C’est le moment pour Gabriel de se rappeler l’histoire de France

-Goullin(3) te demande de rentrer à Nantes. Il veut nous voir.

-Nous ?

-Toi et moi.

-Et t’es qui toi ?

-Gabriel son saute-ruisseau.

-Un clerc qui sait cogner en plus de lire et d’écrire ? Et qu’est-ce qu’il veut Goullin?

-Il est insistant, d’après que Paris s’inquiète des rapports du comité sur les comptes révolutionnaires. Il veut faire déplacer certains « dons volontaires » du peuple. Parait-il citoyen, que tu es l’homme de ce genre de besogne.

Un rictus avide traverse le visage du commissaire. Voilà un coup qui pourrait améliorer son ordinaire.

-On t’a bien renseigné l’jouvenceau. Va lui dire que je serais ce soir au comité.

-Il n’a pas l’intention d’attendre ton bon vouloir, Robespierre à envoyer un de ses chiens. Ils n’ont pas le cœur serin au comité et la veuve(4) pourrait bien raccourcir autre chose que du noble. Goullin voulait que ce soit Dhéron(5) qui s’en charge, mais je lui ai dit que tes hussards étaient plus efficaces pour tenir éloigné les curieux. Enfin bon c’est toi qui vois. Dhéron est à Treillière, cela ne fait pas un grand détour.

-Tu ne manques pas d’aplomb le minet.

-Le temps c’est de l’argent, tu as peut-être trop des deux, mais moi qui ai du temps, je n’ai pas assez d’argent alors que j’aimerais plutôt prendre le temps d’en avoir. Les riches ayant eu la bienveillance d’en amasser pour nous, aillons donc l’obligation de les débarrasser de leurs généreuses donations. T’en penses quoi patriote ?

-Tu parles bien l’ami. Ne laissons pas les Parisiens prendre nos biens. Pour la nation, allons !

Sur le chemin ils ramassent les hommes encore assommés. Une voix discrète dans son écouteur.

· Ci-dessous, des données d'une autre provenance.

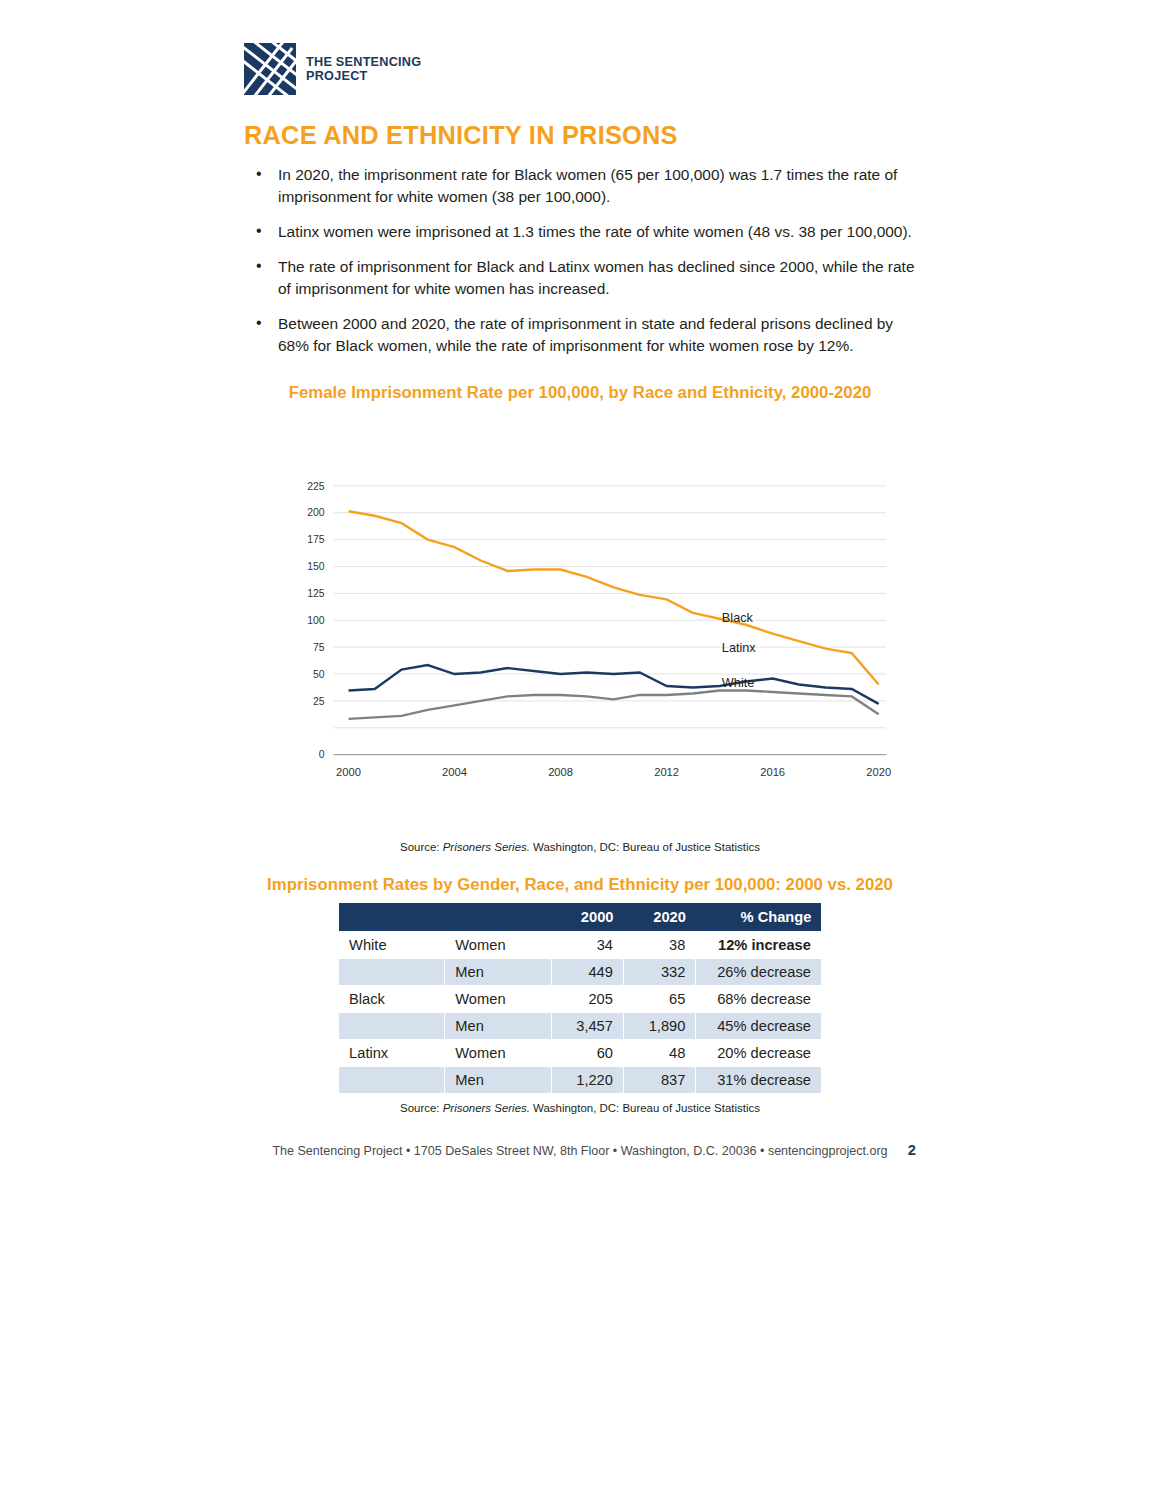The Sentencing
Project
Race and Ethnicity in Prisons
In 2020, the imprisonment rate for Black women (65 per 100,000) was 1.7 times the rate of imprisonment for white women (38 per 100,000).
Latinx women were imprisoned at 1.3 times the rate of white women (48 vs. 38 per 100,000).
The rate of imprisonment for Black and Latinx women has declined since 2000, while the rate of imprisonment for white women has increased.
Between 2000 and 2020, the rate of imprisonment in state and federal prisons declined by 68% for Black women, while the rate of imprisonment for white women rose by 12%.
Female Imprisonment Rate per 100,000, by Race and Ethnicity, 2000-2020
225 200 175 150 125 100 75 50 25 0 2000 2004 2008 2012 2016 2020 Black Latinx White
Source: Prisoners Series. Washington, DC: Bureau of Justice Statistics
Imprisonment Rates by Gender, Race, and Ethnicity per 100,000: 2000 vs. 2020
| | | 2000 | 2020 | % Change |
| --- | --- | --- | --- | --- |
| White | Women | 34 | 38 | 12% increase |
| | Men | 449 | 332 | 26% decrease |
| Black | Women | 205 | 65 | 68% decrease |
| | Men | 3,457 | 1,890 | 45% decrease |
| Latinx | Women | 60 | 48 | 20% decrease |
| | Men | 1,220 | 837 | 31% decrease |
Source: Prisoners Series. Washington, DC: Bureau of Justice Statistics
The Sentencing Project • 1705 DeSales Street NW, 8th Floor • Washington, D.C. 20036 • sentencingproject.org 2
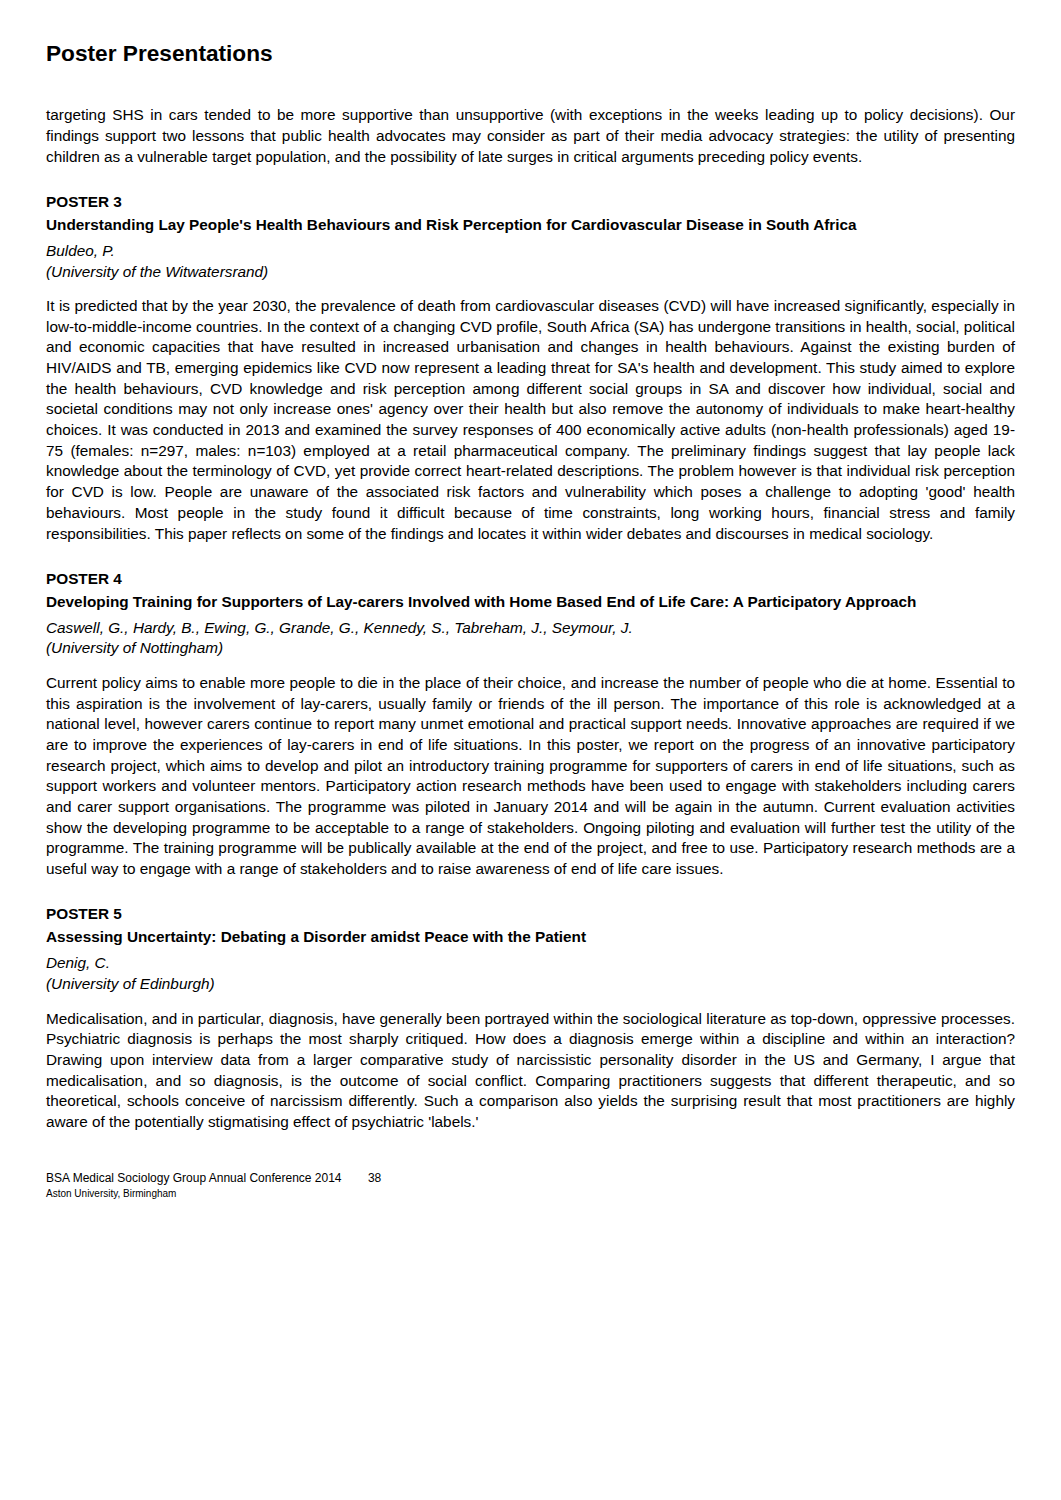Poster Presentations
targeting SHS in cars tended to be more supportive than unsupportive (with exceptions in the weeks leading up to policy decisions). Our findings support two lessons that public health advocates may consider as part of their media advocacy strategies: the utility of presenting children as a vulnerable target population, and the possibility of late surges in critical arguments preceding policy events.
POSTER 3
Understanding Lay People's Health Behaviours and Risk Perception for Cardiovascular Disease in South Africa
Buldeo, P.
(University of the Witwatersrand)
It is predicted that by the year 2030, the prevalence of death from cardiovascular diseases (CVD) will have increased significantly, especially in low-to-middle-income countries. In the context of a changing CVD profile, South Africa (SA) has undergone transitions in health, social, political and economic capacities that have resulted in increased urbanisation and changes in health behaviours. Against the existing burden of HIV/AIDS and TB, emerging epidemics like CVD now represent a leading threat for SA's health and development. This study aimed to explore the health behaviours, CVD knowledge and risk perception among different social groups in SA and discover how individual, social and societal conditions may not only increase ones' agency over their health but also remove the autonomy of individuals to make heart-healthy choices. It was conducted in 2013 and examined the survey responses of 400 economically active adults (non-health professionals) aged 19-75 (females: n=297, males: n=103) employed at a retail pharmaceutical company. The preliminary findings suggest that lay people lack knowledge about the terminology of CVD, yet provide correct heart-related descriptions. The problem however is that individual risk perception for CVD is low. People are unaware of the associated risk factors and vulnerability which poses a challenge to adopting 'good' health behaviours. Most people in the study found it difficult because of time constraints, long working hours, financial stress and family responsibilities. This paper reflects on some of the findings and locates it within wider debates and discourses in medical sociology.
POSTER 4
Developing Training for Supporters of Lay-carers Involved with Home Based End of Life Care: A Participatory Approach
Caswell, G., Hardy, B., Ewing, G., Grande, G., Kennedy, S., Tabreham, J., Seymour, J.
(University of Nottingham)
Current policy aims to enable more people to die in the place of their choice, and increase the number of people who die at home. Essential to this aspiration is the involvement of lay-carers, usually family or friends of the ill person. The importance of this role is acknowledged at a national level, however carers continue to report many unmet emotional and practical support needs. Innovative approaches are required if we are to improve the experiences of lay-carers in end of life situations. In this poster, we report on the progress of an innovative participatory research project, which aims to develop and pilot an introductory training programme for supporters of carers in end of life situations, such as support workers and volunteer mentors. Participatory action research methods have been used to engage with stakeholders including carers and carer support organisations. The programme was piloted in January 2014 and will be again in the autumn. Current evaluation activities show the developing programme to be acceptable to a range of stakeholders. Ongoing piloting and evaluation will further test the utility of the programme. The training programme will be publically available at the end of the project, and free to use. Participatory research methods are a useful way to engage with a range of stakeholders and to raise awareness of end of life care issues.
POSTER 5
Assessing Uncertainty: Debating a Disorder amidst Peace with the Patient
Denig, C.
(University of Edinburgh)
Medicalisation, and in particular, diagnosis, have generally been portrayed within the sociological literature as top-down, oppressive processes. Psychiatric diagnosis is perhaps the most sharply critiqued. How does a diagnosis emerge within a discipline and within an interaction? Drawing upon interview data from a larger comparative study of narcissistic personality disorder in the US and Germany, I argue that medicalisation, and so diagnosis, is the outcome of social conflict. Comparing practitioners suggests that different therapeutic, and so theoretical, schools conceive of narcissism differently. Such a comparison also yields the surprising result that most practitioners are highly aware of the potentially stigmatising effect of psychiatric 'labels.'
BSA Medical Sociology Group Annual Conference 201438
Aston University, Birmingham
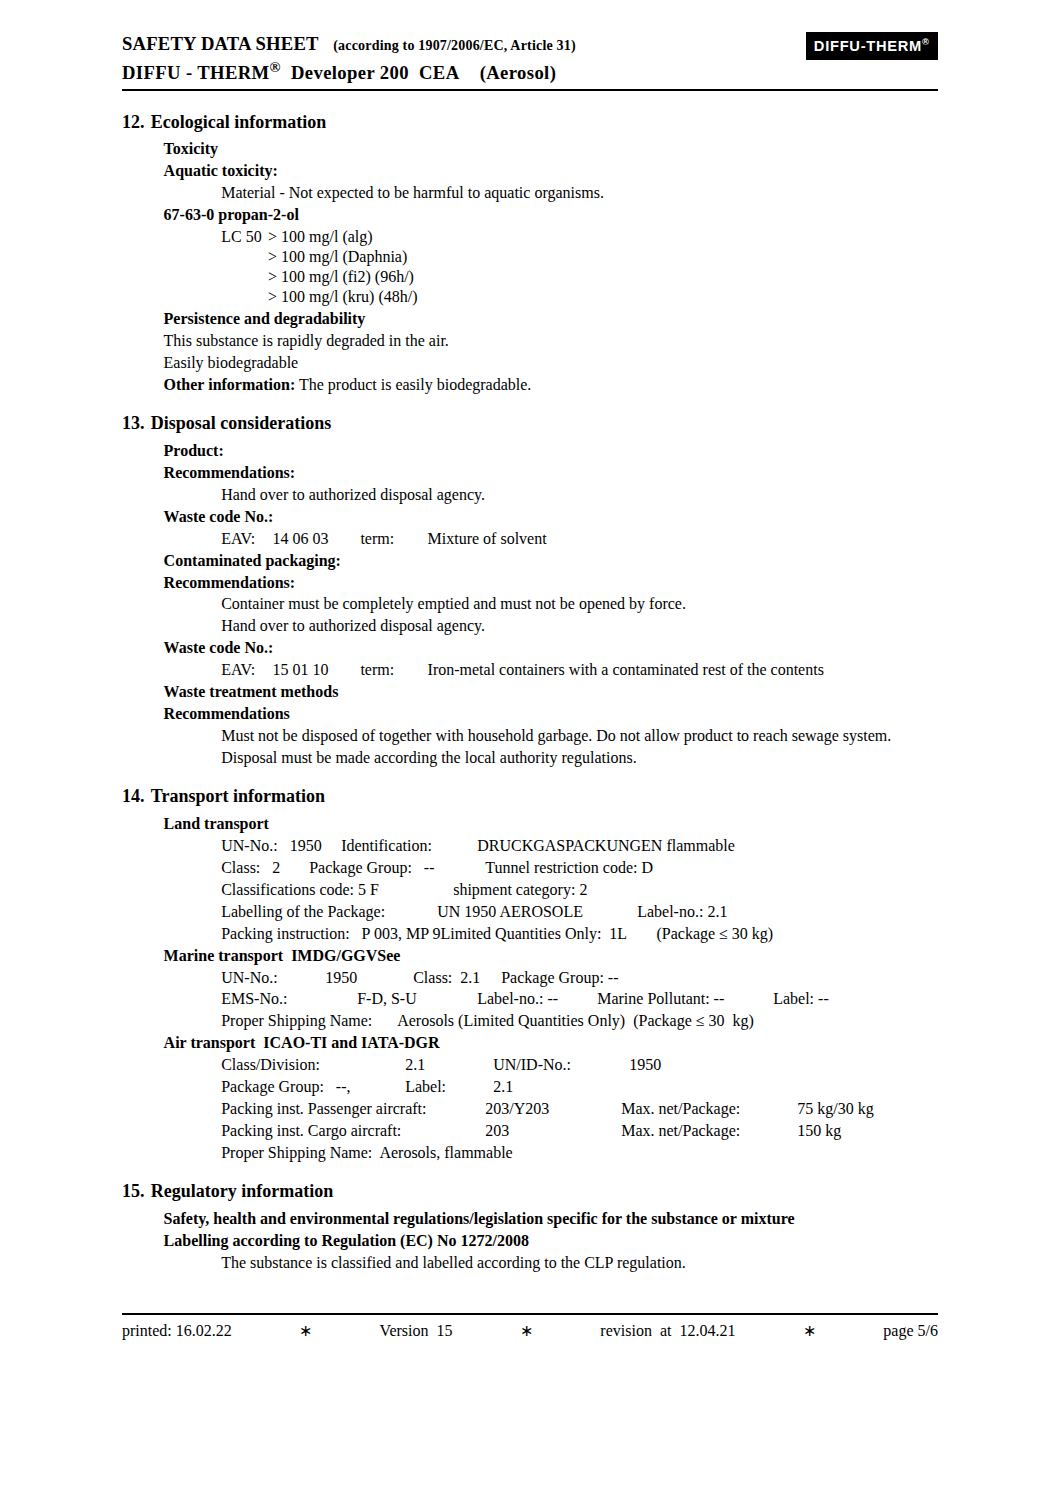DIFFU-THERM®
SAFETY DATA SHEET (according to 1907/2006/EC, Article 31)
DIFFU - THERM® Developer 200 CEA (Aerosol)
12. Ecological information
Toxicity
Aquatic toxicity:
Material - Not expected to be harmful to aquatic organisms.
67-63-0 propan-2-ol
| LC 50 | > 100 mg/l (alg) |
| | > 100 mg/l (Daphnia) |
| | > 100 mg/l (fi2) (96h/) |
| | > 100 mg/l (kru) (48h/) |
Persistence and degradability
This substance is rapidly degraded in the air.
Easily biodegradable
Other information: The product is easily biodegradable.
13. Disposal considerations
Product:
Recommendations:
Hand over to authorized disposal agency.
Waste code No.:
EAV: 14 06 03 term: Mixture of solvent
Contaminated packaging:
Recommendations:
Container must be completely emptied and must not be opened by force.
Hand over to authorized disposal agency.
Waste code No.:
EAV: 15 01 10 term: Iron-metal containers with a contaminated rest of the contents
Waste treatment methods
Recommendations
Must not be disposed of together with household garbage. Do not allow product to reach sewage system.
Disposal must be made according the local authority regulations.
14. Transport information
Land transport
UN-No.: 1950 Identification: DRUCKGASPACKUNGEN flammable
Class: 2 Package Group: --Tunnel restriction code: D
Classifications code: 5 Fshipment category: 2
Labelling of the Package: UN 1950 AEROSOLELabel-no.: 2.1
Packing instruction: P 003, MP 9 Limited Quantities Only: 1L(Package ≤ 30 kg)
Marine transport IMDG/GGVSee
UN-No.: 1950 Class: 2.1 Package Group: --
EMS-No.: F-D, S-U Label-no.: --Marine Pollutant: --Label: --
Proper Shipping Name: Aerosols (Limited Quantities Only) (Package ≤ 30 kg)
Air transport ICAO-TI and IATA-DGR
Class/Division: 2.1 UN/ID-No.: 1950
Package Group: --, Label: 2.1
Packing inst. Passenger aircraft: 203/Y203 Max. net/Package: 75 kg/30 kg
Packing inst. Cargo aircraft: 203 Max. net/Package: 150 kg
Proper Shipping Name: Aerosols, flammable
15. Regulatory information
Safety, health and environmental regulations/legislation specific for the substance or mixture
Labelling according to Regulation (EC) No 1272/2008
The substance is classified and labelled according to the CLP regulation.
printed: 16.02.22 ∗ Version 15 ∗ revision at 12.04.21 ∗ page 5/6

-Pour un gars qui ne veut plus se battre, t’es encore loin de recevoir le prix Nobel de la paix.

-C’est tuer qui me dérange, murmure t’il. Tuer pour la liberté, c’est toujours tuer.

Au loin un village libéré continuer de bruler.

(1) Anciens esclaves africains revanchard recrutés pour « maintenir l’ordre ». Appelé aussi hussards américains bien qu’ils n’aient pas grand-chose à voir avec les légions américaines de volontaires, y compris d’africain, qui servirent ailleurs en France pendant la même période.

(2) Ce personnage peu sympathique à réellement existé et toutes ressemblance n’est pas pure coïncidence.

(3) Goullin membre du comité révolutionnaire était le protecteur de Pinard.

(4) Surnom donné à la guillotine.

(5) Dhéron, comme Pinard était un commissaire révolutionnaire qui profita de la Terreur pour piller le peuple. Il ne fut pas guillotiné, car il témoigna contre Carrier et consœur.